_WHAT TO WORK ON_
Retype the following data exactly, but leave its pictures out.
------ INFORMATION ------
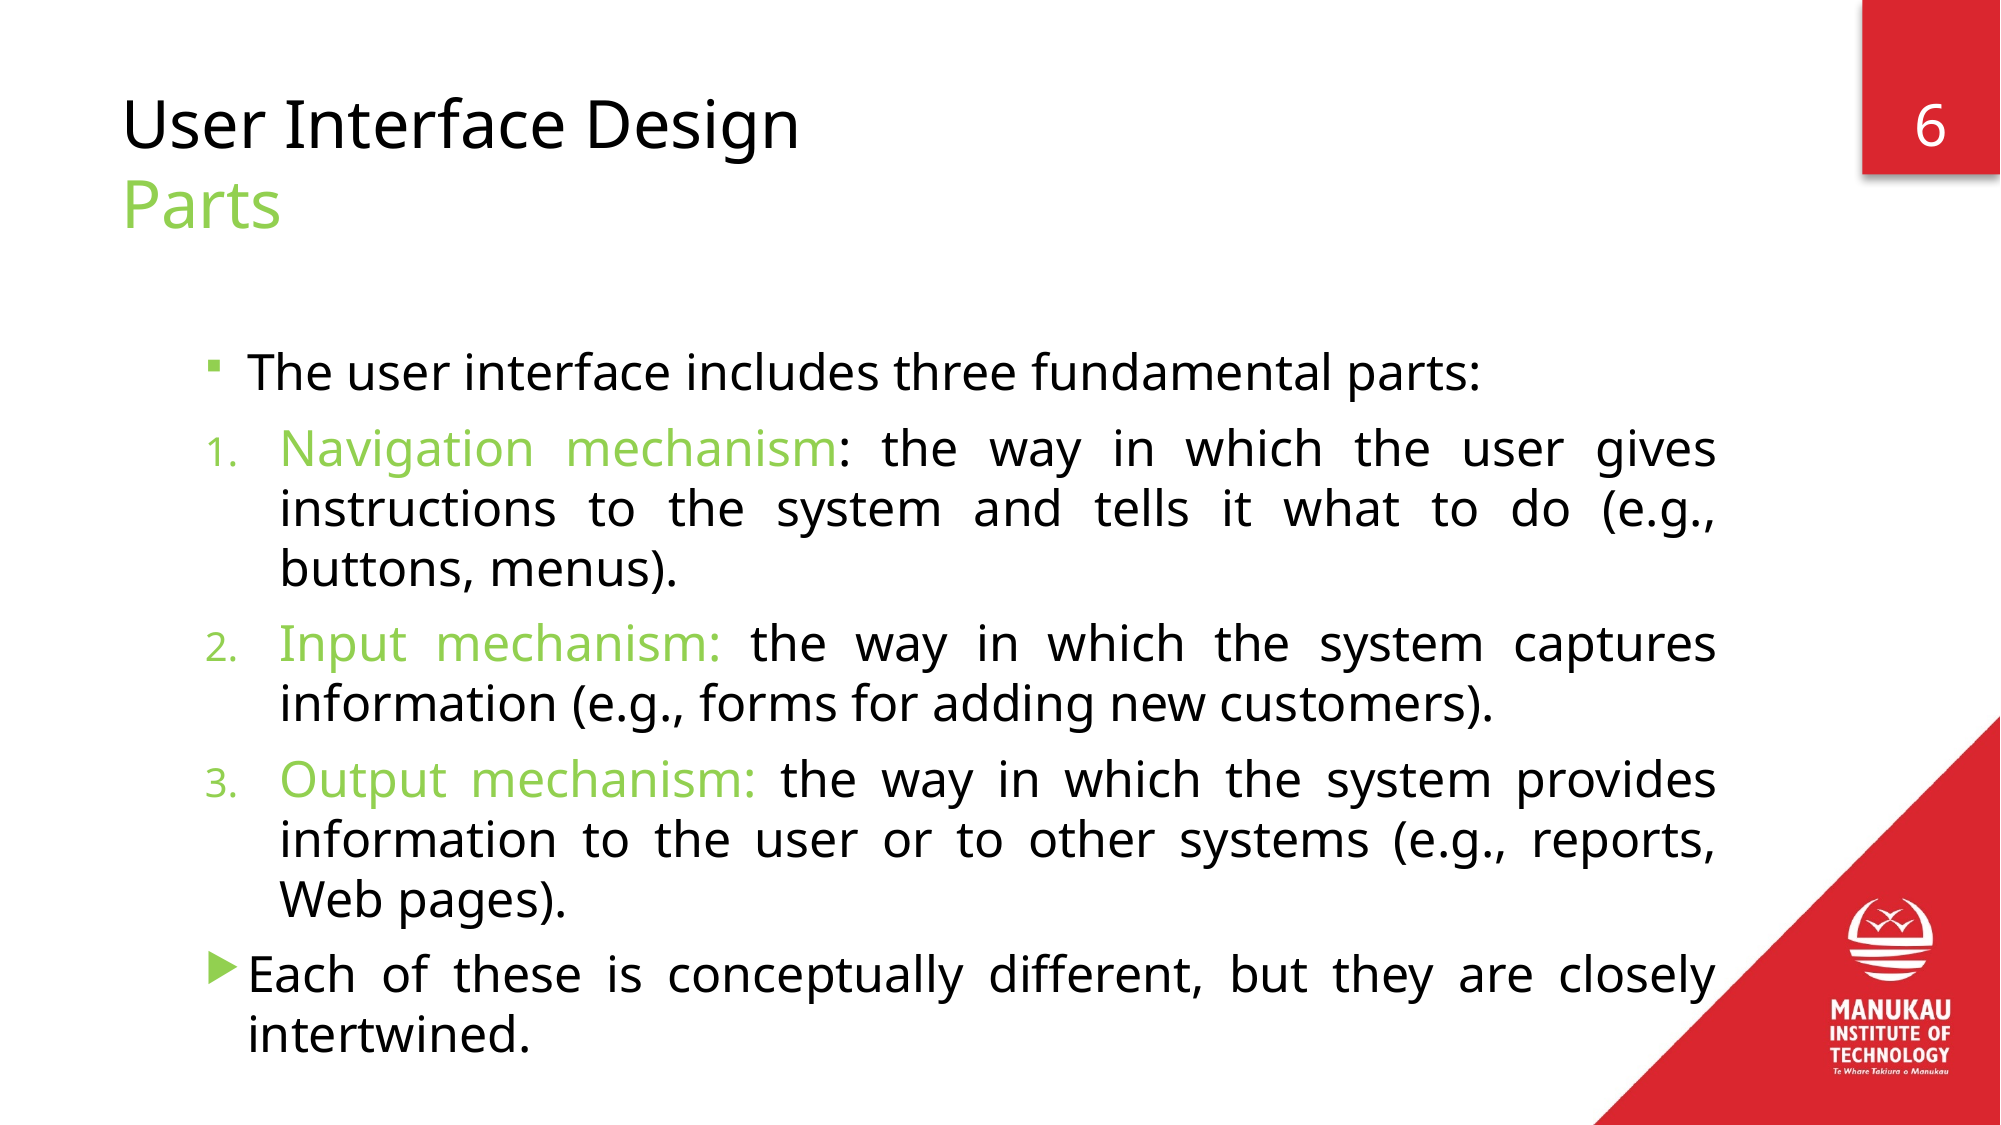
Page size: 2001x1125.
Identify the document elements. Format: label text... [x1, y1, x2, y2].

list The user interface includes three fundamental parts: Navigation mechanism: the way in which the user gives instructions to the system and tells it what to do (e.g., buttons, menus). Input mechanism: the way in which the system captures information (e.g., forms for adding new customers). Output mechanism: the way in which the system provides information to the user or to other systems (e.g., reports, Web pages). Each of these is conceptually different, but they are closely intertwined. [189, 332, 1733, 1005]
title User Interface Design Parts [106, 74, 1649, 304]
picture [1593, 715, 2000, 1125]
text_box 6 [1862, 0, 2000, 175]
------
_WRITTEN REPLY_
Page size: 2001x1125.
Identify the document elements. Format: label text... [x1, y1, x2, y2].

list The user interface includes three fundamental parts: Navigation mechanism: the way in which the user gives instructions to the system and tells it what to do (e.g., buttons, menus). Input mechanism: the way in which the system captures information (e.g., forms for adding new customers). Output mechanism: the way in which the system provides information to the user or to other systems (e.g., reports, Web pages). Each of these is conceptually different, but they are closely intertwined. [189, 332, 1733, 1005]
title User Interface Design Parts [106, 74, 1649, 304]
picture [1593, 715, 2000, 1125]
text_box 6 [1862, 0, 2000, 175]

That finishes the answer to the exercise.